CAZZINALE ROCAILLE da “SINESTESIE SICILIANE” di Elio Tocco, Strige Edizioni
Memoria splendida del Settecento Rocaille, giunto miracolosamente intatto fin sulle rive della scena centrale del “Gattopardo” di Luchino Visconti; il gran ballo d’una società aristocratica al tramonto con i nuovi Sedàra pronti a prenderne il posto politico, ma non l’eleganza.
Palermo era ricchissima di questi palazzi da quando la grande nobiltà decise di inurbarsi per essere più vicina al potere politico. Grandi dimore nobiliari in Città, splendide ville a Bagheria per trascorrervi l’estate. In fondo lo sfarzo dell’apparire rese simili nobili e popolani.
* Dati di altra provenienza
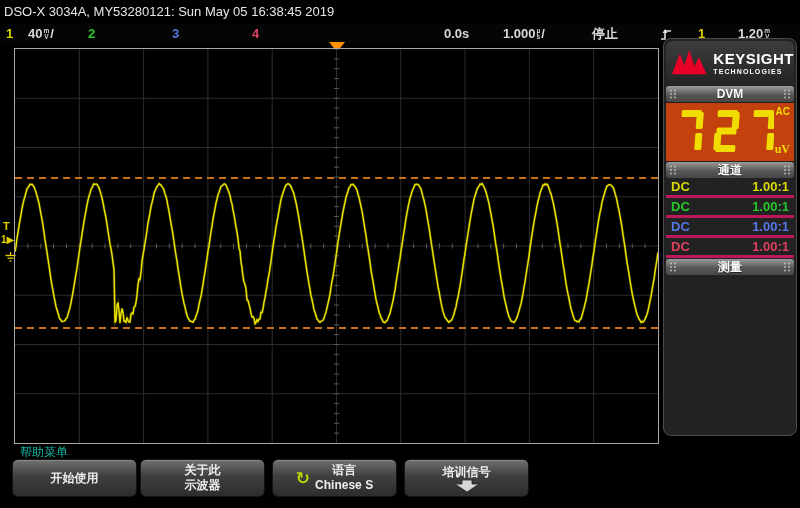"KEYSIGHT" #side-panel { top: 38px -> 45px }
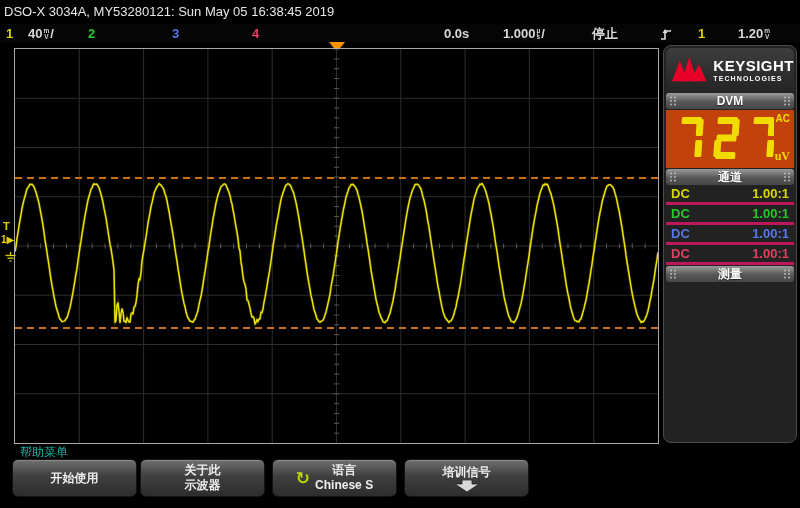"DC" .ch-row { border-bottom: 3px solid #be185d -> 1px solid #be185d }
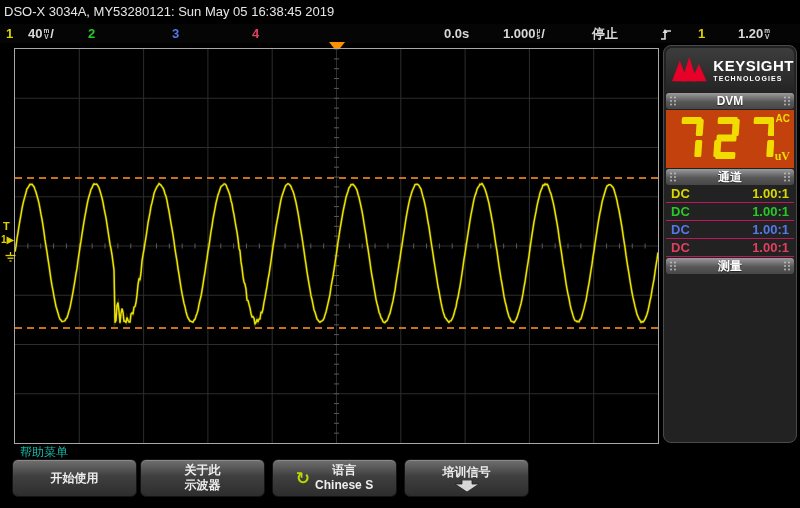"测量" div.sect-hdr { border-radius: none -> 6px }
Gli aristocratici con lo sfarzo barocco e la forbitezza rocaille, le feste, gli abiti, le carrozze. I popolani con le melanzane alla quaglia, il falsomagro, il sugo finto. In fondo gli uni e gli altri abitavano gli stessi spazi urbani, addossati gli uni agli altri.
È questo che rende ancora più fascinoso il palazzo di cui si dice. Sorge entro il marciume di catapecchie e di laida vecchiaia del quartiere popolare. Scrigno improvviso che si apre alla meraviglia con uguale trovata barocca di quella che Bernini immaginò per il suo abbraccio di colonne, innanzi S. Pietro, cui si giungeva da vicoli e viuzze anguste, spalancando la meraviglia. Ma quello del Bernini era un linguaggio da Controriforma propagandistica, destinato proprio al popolo; questo era, invece, esclusivo e riservato solo agli ottimati aristocratici, gattopardi morenti, memori d’una grande stagione d’incontrastato potere.
Oggi proprietà della principessa Carine Vanni Mantegna di Gangi, che è riuscita a preservarne l’integrità ma che, schiacciata dall’ottusa incomprensione della Cosa Pubblica, ha deciso di venderlo. Un crimine culturale in più, un gioiello in meno, ed in giro, l’assedio della mediocre indifferenza.